- Eerste River Eerste River
- Coordinates: 34°0′S 18°43′E﻿ / ﻿34.000°S 18.717°E
- Country: South Africa
- Province: Western Cape
- Municipality: City of Cape Town

Area
- • Total: 5.86 km^{2} (2.26 sq mi)

Population (2011)
- • Total: 39,237
- • Density: 6,700/km^{2} (17,300/sq mi)

Racial makeup (2011)
- • Coloured: 81.7%
- • Black African: 16.0%
- • Indian/Asian: 0.5%
- • White: 0.2%
- • Other: 1.5%

First languages (2011)
- • Afrikaans: 73.9%
- • English: 12.9%
- • Xhosa: 8.9%
- • Other: 4.3%
- Time zone: UTC+2 (SAST)
- Postal code (street): 7100
- PO box: 7100
- Website: http://eersteriver.co.za/

= Eerste River, Western Cape =

Suburb in Western Cape, South Africa

Eerste River (Eersterivier in Afrikaans, meaning "first river") is a town in the Western Cape, South Africa and a suburb of the City of Cape Town. It forms part of the Eastern Suburbs zone of the city situated behind the Stellenbosch/Vlaeberg Hills on the eastern outskirts of the metropolitan area.

It lies on the R102 (Van Riebeek Road) about 40 km from Cape Town and 8 km from Cape Town International Airport on the N2 route.

Eerste River started off as many different farms and expanded vastly after the 1980s. It is a diverse town; many of its almost 40,000 residents originally immigrated here from elsewhere. Among its beauty is the area called Penhill, hidden from the town and filled with nature.

Schools in Eerste River include the Afrikaans-medium Eersterivier Secondary School. Other schools in the area include R R Franks Primary (formerly Methodist Primary), Forest Heights Primary School, Palm Park Primary School, Stratford Primary School, Spurwing Primary School, Tuscany Glen Primary School, Melton Primary School, Helderkruin Primary School, Tuscany High School, Forest Heights High School, and in the surrounding areas Kleinvlei High School and Malibu High School.

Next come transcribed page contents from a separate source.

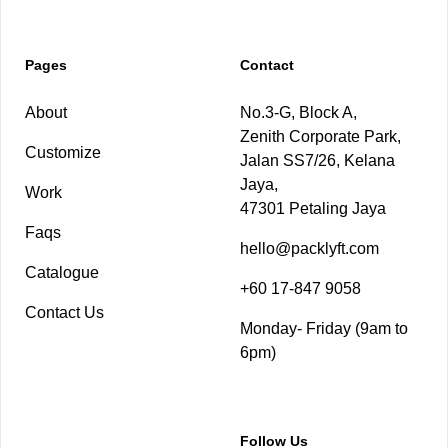
Pages
Contact
About
No.3-G, Block A,
Zenith Corporate Park,
Customize
Jalan SS7/26, Kelana
Jaya,
Work
47301 Petaling Jaya
Faqs
hello@packlyft.com
Catalogue
+60 17-847 9058
Contact Us
Monday- Friday (9am to
6pm)
Follow Us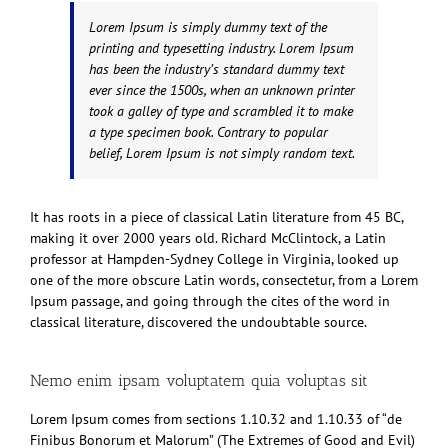
Lorem Ipsum is simply dummy text of the
printing and typesetting industry. Lorem Ipsum
has been the industry’s standard dummy text
ever since the 1500s, when an unknown printer
took a galley of type and scrambled it to make
a type specimen book. Contrary to popular
belief, Lorem Ipsum is not simply random text.
It has roots in a piece of classical Latin literature from 45 BC,
making it over 2000 years old. Richard McClintock, a Latin
professor at Hampden-Sydney College in Virginia, looked up
one of the more obscure Latin words, consectetur, from a Lorem
Ipsum passage, and going through the cites of the word in
classical literature, discovered the undoubtable source.
Nemo enim ipsam voluptatem quia voluptas sit
Lorem Ipsum comes from sections 1.10.32 and 1.10.33 of “de
Finibus Bonorum et Malorum” (The Extremes of Good and Evil)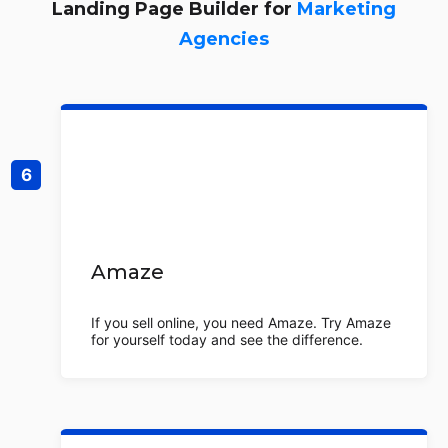
Landing Page Builder for
Marketing
Agencies
Amaze
If you sell online, you need Amaze. Try Amaze
for yourself today and see the difference.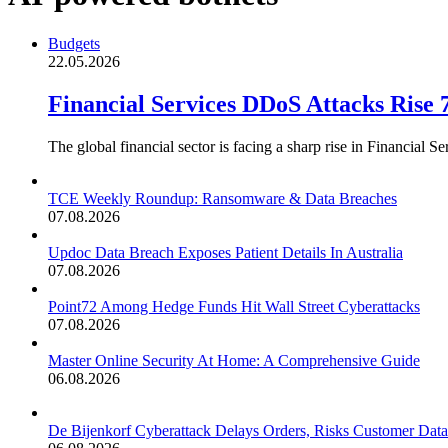
Budgets
22.05.2026
Financial Services DDoS Attacks Rise
The global financial sector is facing a sharp rise in Financial
TCE Weekly Roundup: Ransomware & Data Breaches
07.08.2026
Updoc Data Breach Exposes Patient Details In Australia
07.08.2026
Point72 Among Hedge Funds Hit Wall Street Cyberattacks
07.08.2026
Master Online Security At Home: A Comprehensive Guide
06.08.2026
De Bijenkorf Cyberattack Delays Orders, Risks Customer Data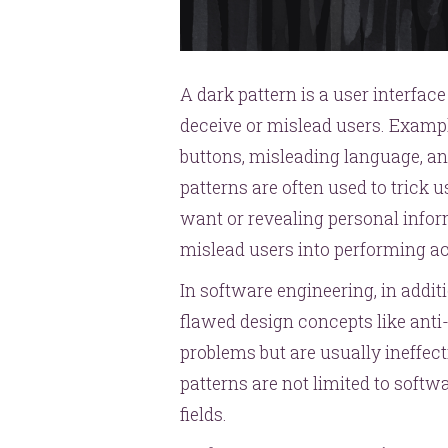
A dark pattern is a user interfac
deceive or mislead users. Exampl
buttons, misleading language, a
patterns are often used to trick u
want or revealing personal inform
mislead users into performing a
In software engineering, in addit
flawed design concepts like anti
problems but are usually ineffect
patterns are not limited to soft
fields.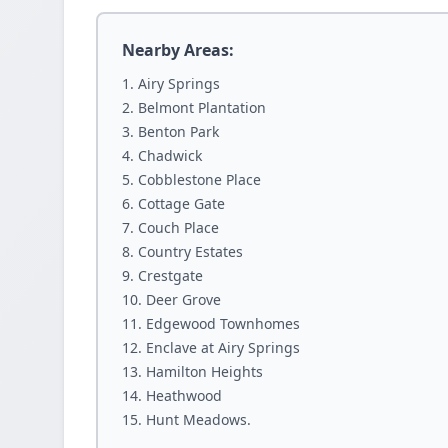
Nearby Areas:
Airy Springs
Belmont Plantation
Benton Park
Chadwick
Cobblestone Place
Cottage Gate
Couch Place
Country Estates
Crestgate
Deer Grove
Edgewood Townhomes
Enclave at Airy Springs
Hamilton Heights
Heathwood
Hunt Meadows.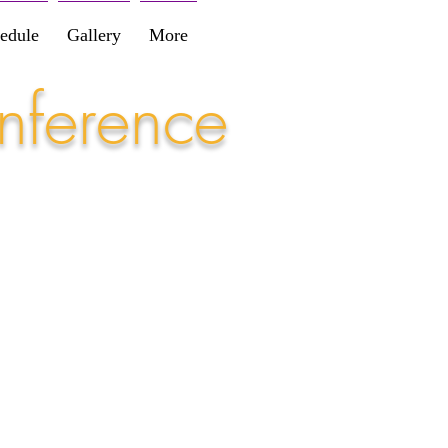
edule
Gallery
More
nference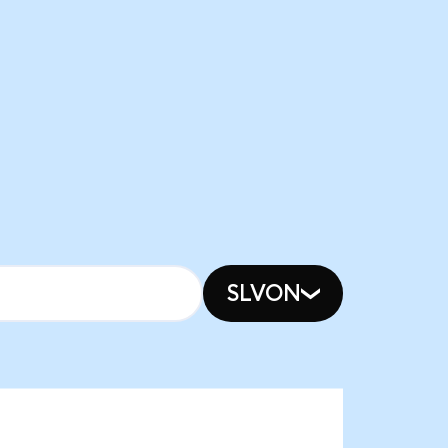
SLVON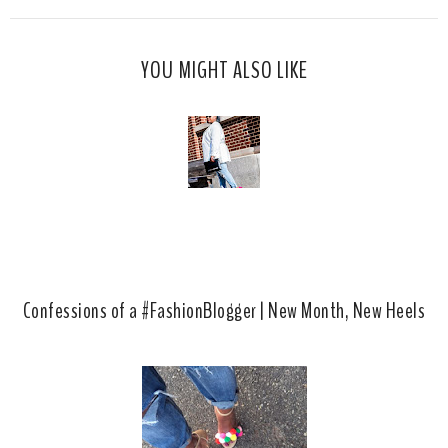
s
a
o
c
o
YOU MIGHT ALSO LIKE
e
g
b
l
o
e
o
P
k
l
u
s
Confessions of a #FashionBlogger | New Month, New Heels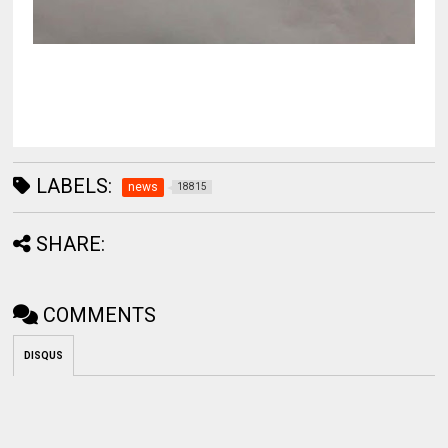
LABELS:
news
18815
SHARE:
COMMENTS
DISQUS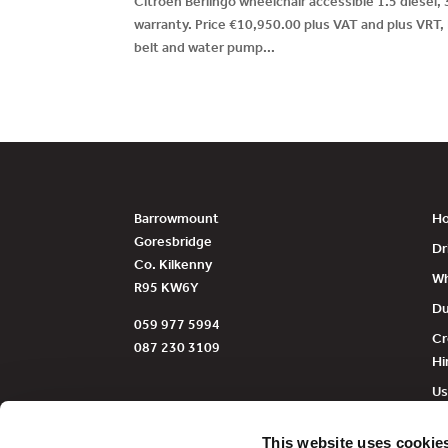
Citroen Berlingo wheelchair accessible 1.5 diesel,
warranty. Price €10,950.00 plus VAT and plus VRT,
belt and water pump...
Barrowmount
H
Goresbridge
Dr
Co. Kilkenny
Wh
R95 KW6Y
Du
059 977 5994
Cr
087 230 3109
Hi
Us
Fu
This website uses cookie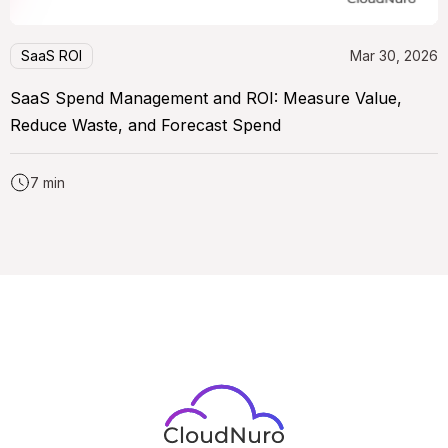
SaaS ROI
Mar 30, 2026
SaaS Spend Management and ROI: Measure Value,
Reduce Waste, and Forecast Spend
7 min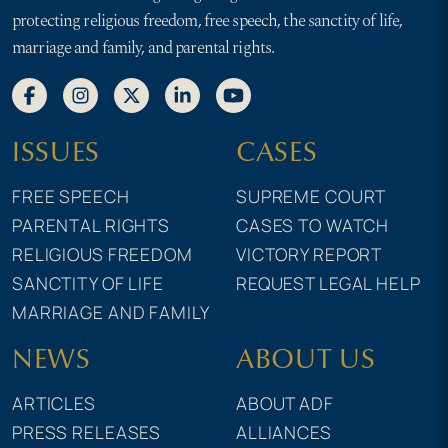
protecting religious freedom, free speech, the sanctity of life,
marriage and family, and parental rights.
ISSUES
CASES
FREE SPEECH
SUPREME COURT
PARENTAL RIGHTS
CASES TO WATCH
RELIGIOUS FREEDOM
VICTORY REPORT
SANCTITY OF LIFE
REQUEST LEGAL HELP
MARRIAGE AND FAMILY
NEWS
ABOUT US
ARTICLES
ABOUT ADF
PRESS RELEASES
ALLIANCES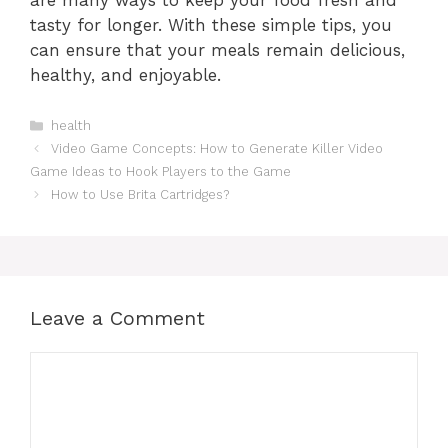
are many ways to keep your food fresh and
tasty for longer. With these simple tips, you
can ensure that your meals remain delicious,
healthy, and enjoyable.
Categories
health
Video Game Concepts: How to Generate Killer Video
Game Ideas to Hook Players to the Game
How to Use Brita Cartridges?
Leave a Comment
Comment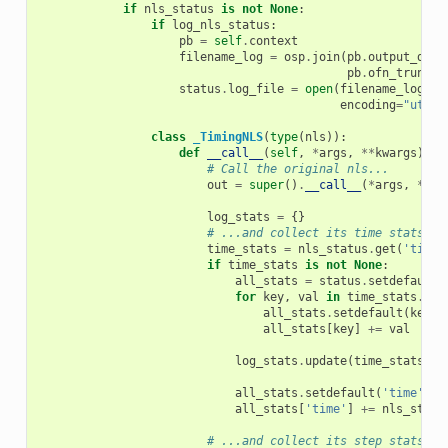
if
nls_status
is
not
None
:
if
log_nls_status
:
pb
=
self
.
context
filename_log
=
osp
.
join
(
pb
.
output_dir
,
pb
.
ofn_trunk
+
status
.
log_file
=
open
(
filename_log
,
'
encoding
=
"utf-8
class
_TimingNLS
(
type
(
nls
)):
def
__call__
(
self
,
*
args
,
**
kwargs
):
# Call the original nls...
out
=
super
()
.
__call__
(
*
args
,
**
kw
log_stats
=
{}
# ...and collect its time stats.
time_stats
=
nls_status
.
get
(
'time_
if
time_stats
is
not
None
:
all_stats
=
status
.
setdefault
(
for
key
,
val
in
time_stats
.
ite
all_stats
.
setdefault
(
key
,
all_stats
[
key
]
+=
val
log_stats
.
update
(
time_stats
)
all_stats
.
setdefault
(
'time'
,
0
all_stats
[
'time'
]
+=
nls_statu
# ...and collect its step stats.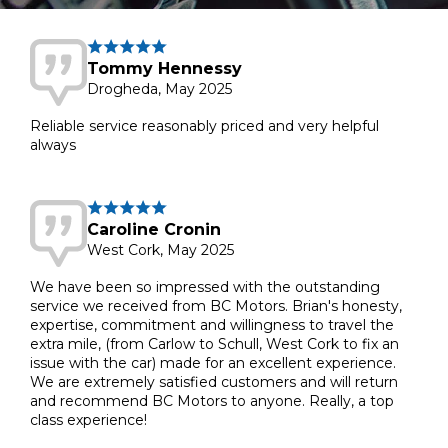
Tommy Hennessy
Drogheda, May 2025
Reliable service reasonably priced and very helpful
always
Caroline Cronin
West Cork, May 2025
We have been so impressed with the outstanding
service we received from BC Motors. Brian's honesty,
expertise, commitment and willingness to travel the
extra mile, (from Carlow to Schull, West Cork to fix an
issue with the car) made for an excellent experience.
We are extremely satisfied customers and will return
and recommend BC Motors to anyone. Really, a top
class experience!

Population statistics indicate that the suburb has close to 40,000 residents, but other estimates are closer to 52,000 when Kleinvlei, Palm Park and Penhill are included to the municipality - which are all still considered suburbs of Eerste River by locals and many visitors alike.

Delft, Blackheath, Wesbank and Brentwood Park used to be a part of the town, but as the towns grew, all were given their own municipalities.